Стало известно, что в заднем помещении харчевни шахтеры играли в карты на деньги, и у Олиндо отобрали патент. Чтобы избежать тюрьмы, ему пришлось уплатить штраф, поглотивший весь его капитал.

— Все это была грязная кляуза, все из зависти, потому что они там видеть не могут, если итальянец хоть немножко выбьется из нищеты.

Вернуться в шахту он не мог. Его бы не взяли, да и здоровье не позволяло. Тем временем у них с женой родилось еще двое детей, а старшему сынишке исполнилось только восемь лет.

— Что мне было делать? Через несколько месяцев у меня не осталось ни одного франка и мы все шестеро оказались на шее у Карло.

Олиндо решил вернуться на родину в надежде, что тетка в Ринчине поможет ему устроиться, даст немного земли и с ее помощью они смогут начать все сначала. Но поскольку они опасались, что тетка может им отказать, то нагрянули неожиданно, не написав ей об этом ни слова.

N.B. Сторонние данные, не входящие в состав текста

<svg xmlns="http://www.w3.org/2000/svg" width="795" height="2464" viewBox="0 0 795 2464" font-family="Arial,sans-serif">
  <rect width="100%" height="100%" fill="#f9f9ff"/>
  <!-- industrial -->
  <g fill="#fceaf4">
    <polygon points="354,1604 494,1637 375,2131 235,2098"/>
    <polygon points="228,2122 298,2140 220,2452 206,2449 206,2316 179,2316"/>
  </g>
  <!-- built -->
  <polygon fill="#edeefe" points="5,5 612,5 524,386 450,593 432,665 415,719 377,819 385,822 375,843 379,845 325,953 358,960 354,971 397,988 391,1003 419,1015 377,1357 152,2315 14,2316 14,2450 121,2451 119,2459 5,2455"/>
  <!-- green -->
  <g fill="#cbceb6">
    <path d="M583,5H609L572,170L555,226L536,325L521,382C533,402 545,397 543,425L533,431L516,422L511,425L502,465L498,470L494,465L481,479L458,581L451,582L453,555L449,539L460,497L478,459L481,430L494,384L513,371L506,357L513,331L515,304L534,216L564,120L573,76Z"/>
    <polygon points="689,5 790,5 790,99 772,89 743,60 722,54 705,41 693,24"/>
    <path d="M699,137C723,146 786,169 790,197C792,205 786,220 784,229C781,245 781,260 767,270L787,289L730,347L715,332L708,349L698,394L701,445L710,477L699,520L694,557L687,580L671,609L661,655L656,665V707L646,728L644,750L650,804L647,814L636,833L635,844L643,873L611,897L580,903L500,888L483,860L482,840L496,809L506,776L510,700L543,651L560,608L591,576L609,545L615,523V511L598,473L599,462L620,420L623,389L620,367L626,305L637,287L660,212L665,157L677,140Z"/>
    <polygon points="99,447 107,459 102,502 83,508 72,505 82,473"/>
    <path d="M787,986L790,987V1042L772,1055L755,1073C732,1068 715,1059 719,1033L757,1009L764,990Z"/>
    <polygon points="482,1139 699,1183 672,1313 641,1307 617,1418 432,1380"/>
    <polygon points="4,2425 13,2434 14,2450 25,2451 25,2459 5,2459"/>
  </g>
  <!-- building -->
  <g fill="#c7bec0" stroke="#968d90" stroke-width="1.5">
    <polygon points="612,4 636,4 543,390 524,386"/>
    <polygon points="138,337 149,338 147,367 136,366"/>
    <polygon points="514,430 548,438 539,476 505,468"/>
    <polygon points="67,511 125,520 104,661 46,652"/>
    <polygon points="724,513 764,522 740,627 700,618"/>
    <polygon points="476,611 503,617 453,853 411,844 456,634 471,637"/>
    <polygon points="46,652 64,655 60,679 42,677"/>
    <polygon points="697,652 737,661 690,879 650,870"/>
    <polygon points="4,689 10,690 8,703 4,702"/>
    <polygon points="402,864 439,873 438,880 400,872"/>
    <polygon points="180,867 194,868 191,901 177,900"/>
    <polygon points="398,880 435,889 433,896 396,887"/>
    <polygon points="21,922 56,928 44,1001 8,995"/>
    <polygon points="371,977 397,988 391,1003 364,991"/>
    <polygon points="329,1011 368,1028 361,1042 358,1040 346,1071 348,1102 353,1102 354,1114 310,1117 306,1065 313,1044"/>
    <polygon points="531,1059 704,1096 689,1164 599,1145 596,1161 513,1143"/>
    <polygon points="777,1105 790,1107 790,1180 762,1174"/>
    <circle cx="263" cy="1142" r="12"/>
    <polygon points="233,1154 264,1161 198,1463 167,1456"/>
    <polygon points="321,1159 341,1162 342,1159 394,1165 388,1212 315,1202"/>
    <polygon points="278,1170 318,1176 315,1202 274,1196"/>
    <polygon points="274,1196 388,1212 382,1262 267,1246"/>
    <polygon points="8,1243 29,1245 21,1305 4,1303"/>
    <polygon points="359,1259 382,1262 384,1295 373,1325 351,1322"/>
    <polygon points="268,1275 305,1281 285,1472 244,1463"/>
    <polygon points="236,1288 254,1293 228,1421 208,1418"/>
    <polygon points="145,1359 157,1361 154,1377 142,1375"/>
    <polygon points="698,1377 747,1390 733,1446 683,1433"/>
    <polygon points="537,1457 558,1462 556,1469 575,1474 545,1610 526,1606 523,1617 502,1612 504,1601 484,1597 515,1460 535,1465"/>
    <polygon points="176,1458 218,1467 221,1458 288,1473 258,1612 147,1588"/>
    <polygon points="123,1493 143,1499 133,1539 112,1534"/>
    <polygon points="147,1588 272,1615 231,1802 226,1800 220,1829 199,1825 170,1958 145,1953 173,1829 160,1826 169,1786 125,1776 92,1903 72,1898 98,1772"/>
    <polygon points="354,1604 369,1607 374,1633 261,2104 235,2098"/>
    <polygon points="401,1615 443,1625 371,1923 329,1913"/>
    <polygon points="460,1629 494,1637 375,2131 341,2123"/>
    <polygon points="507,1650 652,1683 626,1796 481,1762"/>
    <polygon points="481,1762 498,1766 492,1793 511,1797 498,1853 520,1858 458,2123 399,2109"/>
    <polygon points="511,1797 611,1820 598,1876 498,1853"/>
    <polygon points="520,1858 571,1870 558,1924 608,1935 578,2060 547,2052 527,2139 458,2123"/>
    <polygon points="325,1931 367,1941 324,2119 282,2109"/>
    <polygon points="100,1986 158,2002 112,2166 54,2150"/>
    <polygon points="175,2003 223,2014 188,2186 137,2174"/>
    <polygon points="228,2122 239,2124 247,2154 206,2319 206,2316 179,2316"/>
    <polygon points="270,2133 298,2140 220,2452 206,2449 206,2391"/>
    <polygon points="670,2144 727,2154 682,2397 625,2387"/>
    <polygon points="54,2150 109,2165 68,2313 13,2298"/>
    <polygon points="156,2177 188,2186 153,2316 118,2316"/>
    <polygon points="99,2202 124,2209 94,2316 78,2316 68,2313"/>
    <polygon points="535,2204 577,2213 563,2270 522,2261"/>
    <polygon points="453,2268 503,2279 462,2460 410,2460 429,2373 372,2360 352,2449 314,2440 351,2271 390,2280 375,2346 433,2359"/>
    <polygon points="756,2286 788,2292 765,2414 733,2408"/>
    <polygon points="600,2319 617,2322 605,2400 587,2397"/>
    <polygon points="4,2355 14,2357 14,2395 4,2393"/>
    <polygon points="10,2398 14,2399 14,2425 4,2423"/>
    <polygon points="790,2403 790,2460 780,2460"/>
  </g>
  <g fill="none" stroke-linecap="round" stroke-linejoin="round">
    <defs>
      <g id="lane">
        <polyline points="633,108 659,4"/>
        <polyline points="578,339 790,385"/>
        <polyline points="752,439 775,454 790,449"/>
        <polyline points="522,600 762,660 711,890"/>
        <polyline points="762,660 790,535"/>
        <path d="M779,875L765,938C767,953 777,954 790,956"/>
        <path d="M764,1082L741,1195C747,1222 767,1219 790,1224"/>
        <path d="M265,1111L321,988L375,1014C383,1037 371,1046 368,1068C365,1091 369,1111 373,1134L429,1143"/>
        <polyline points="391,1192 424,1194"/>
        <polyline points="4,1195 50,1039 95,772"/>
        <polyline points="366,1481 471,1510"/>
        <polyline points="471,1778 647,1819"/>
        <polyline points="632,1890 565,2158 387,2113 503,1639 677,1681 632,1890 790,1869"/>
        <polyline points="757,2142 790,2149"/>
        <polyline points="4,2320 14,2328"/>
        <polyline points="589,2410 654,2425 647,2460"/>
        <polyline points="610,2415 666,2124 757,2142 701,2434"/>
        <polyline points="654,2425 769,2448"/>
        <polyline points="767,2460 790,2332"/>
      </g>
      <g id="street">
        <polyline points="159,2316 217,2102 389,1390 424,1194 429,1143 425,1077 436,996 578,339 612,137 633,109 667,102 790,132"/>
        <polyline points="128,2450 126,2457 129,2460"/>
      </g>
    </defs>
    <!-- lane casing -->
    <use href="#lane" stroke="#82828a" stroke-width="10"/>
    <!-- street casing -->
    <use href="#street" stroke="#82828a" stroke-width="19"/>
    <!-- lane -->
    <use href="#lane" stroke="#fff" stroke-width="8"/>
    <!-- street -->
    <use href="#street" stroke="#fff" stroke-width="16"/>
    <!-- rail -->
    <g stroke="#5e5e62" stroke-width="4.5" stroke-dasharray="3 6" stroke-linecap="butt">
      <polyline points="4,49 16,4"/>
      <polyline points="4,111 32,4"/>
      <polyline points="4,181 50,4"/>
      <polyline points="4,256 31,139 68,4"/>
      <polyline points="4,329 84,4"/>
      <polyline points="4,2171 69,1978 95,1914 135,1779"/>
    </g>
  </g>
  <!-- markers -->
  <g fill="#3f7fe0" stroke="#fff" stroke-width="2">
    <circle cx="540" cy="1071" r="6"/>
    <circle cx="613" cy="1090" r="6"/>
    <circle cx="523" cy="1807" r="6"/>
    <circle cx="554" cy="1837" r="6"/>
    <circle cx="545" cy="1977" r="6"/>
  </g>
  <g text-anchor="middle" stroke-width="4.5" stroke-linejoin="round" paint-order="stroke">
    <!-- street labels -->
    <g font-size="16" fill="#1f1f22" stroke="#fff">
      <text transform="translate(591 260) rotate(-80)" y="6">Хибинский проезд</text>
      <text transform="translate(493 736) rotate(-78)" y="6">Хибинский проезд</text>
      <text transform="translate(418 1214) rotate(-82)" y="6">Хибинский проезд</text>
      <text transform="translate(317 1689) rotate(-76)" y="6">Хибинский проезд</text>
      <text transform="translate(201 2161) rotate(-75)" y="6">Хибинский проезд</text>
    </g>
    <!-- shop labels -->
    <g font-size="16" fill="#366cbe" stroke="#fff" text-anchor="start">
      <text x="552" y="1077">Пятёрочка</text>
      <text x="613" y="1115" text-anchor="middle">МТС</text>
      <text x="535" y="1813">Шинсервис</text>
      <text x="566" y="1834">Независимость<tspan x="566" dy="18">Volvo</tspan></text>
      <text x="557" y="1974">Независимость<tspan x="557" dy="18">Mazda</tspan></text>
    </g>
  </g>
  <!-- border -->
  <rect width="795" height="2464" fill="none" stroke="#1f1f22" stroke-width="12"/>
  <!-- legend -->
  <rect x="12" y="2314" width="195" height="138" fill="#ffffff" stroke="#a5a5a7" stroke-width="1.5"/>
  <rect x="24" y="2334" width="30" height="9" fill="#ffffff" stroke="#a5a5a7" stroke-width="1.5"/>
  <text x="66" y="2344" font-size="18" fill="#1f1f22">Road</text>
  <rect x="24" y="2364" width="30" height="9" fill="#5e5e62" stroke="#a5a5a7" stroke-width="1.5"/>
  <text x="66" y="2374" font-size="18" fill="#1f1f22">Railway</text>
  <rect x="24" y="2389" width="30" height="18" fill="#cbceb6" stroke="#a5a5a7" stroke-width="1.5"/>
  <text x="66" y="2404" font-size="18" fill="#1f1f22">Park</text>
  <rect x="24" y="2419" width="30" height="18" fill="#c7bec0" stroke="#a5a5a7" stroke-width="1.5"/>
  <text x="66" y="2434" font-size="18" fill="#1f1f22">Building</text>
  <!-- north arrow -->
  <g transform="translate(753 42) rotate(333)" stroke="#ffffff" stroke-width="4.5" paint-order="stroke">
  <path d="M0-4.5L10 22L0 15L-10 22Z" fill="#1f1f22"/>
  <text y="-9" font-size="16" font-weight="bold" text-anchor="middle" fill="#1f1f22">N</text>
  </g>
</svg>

— В первую минуту дядя Асканио хотел донести на нас карабинерам, так как мы вернулись с временными удостоверениями вместо паспортов. Потом они дали нам комнатушку на задворках имения, где мы спали все вместе — я, жена и дети. Сейчас жена работает в имении, ее с первого же дня заставили выполнять всю тяжелую работу. А я при моем здоровье уже через какой-нибудь месяц почувствовал, что не в силах ходить батрачить от двора к двору и жить на правах бедного родственника. Нужно было найти какой-то выход, и, поскольку я видел, что многие из Контеа и Лонда снова начали работать на стройках во Флоренции… Помоги мне, Метелло. Мне до зарезу нужна работа. Мама тоже просит об этом. Когда мы уезжали из Бельгии, она без конца повторяла: «Разыщи Метелло. Ты увидишь, что в беде он тебе всегда поможет. Я вскормила вас обоих одним молоком, и у него доброе сердце. Скажи ему, что мне так хотелось бы его повидать!» Она считает тебя своим сыном, одним из Тинаи. А что, Метелло, ведь, оставшись здесь, ты оказался самым счастливым из всех нас!

вернуться

39

По — город на юго-западе Франции, центр департамента Нижние Пиренеи.

вернуться

40

В битве под Адуа 1 марта 1896 года войска абиссинского негуса Менелика II разгромили итальянскую армию.

вернуться

41

Риболлита — густой суп.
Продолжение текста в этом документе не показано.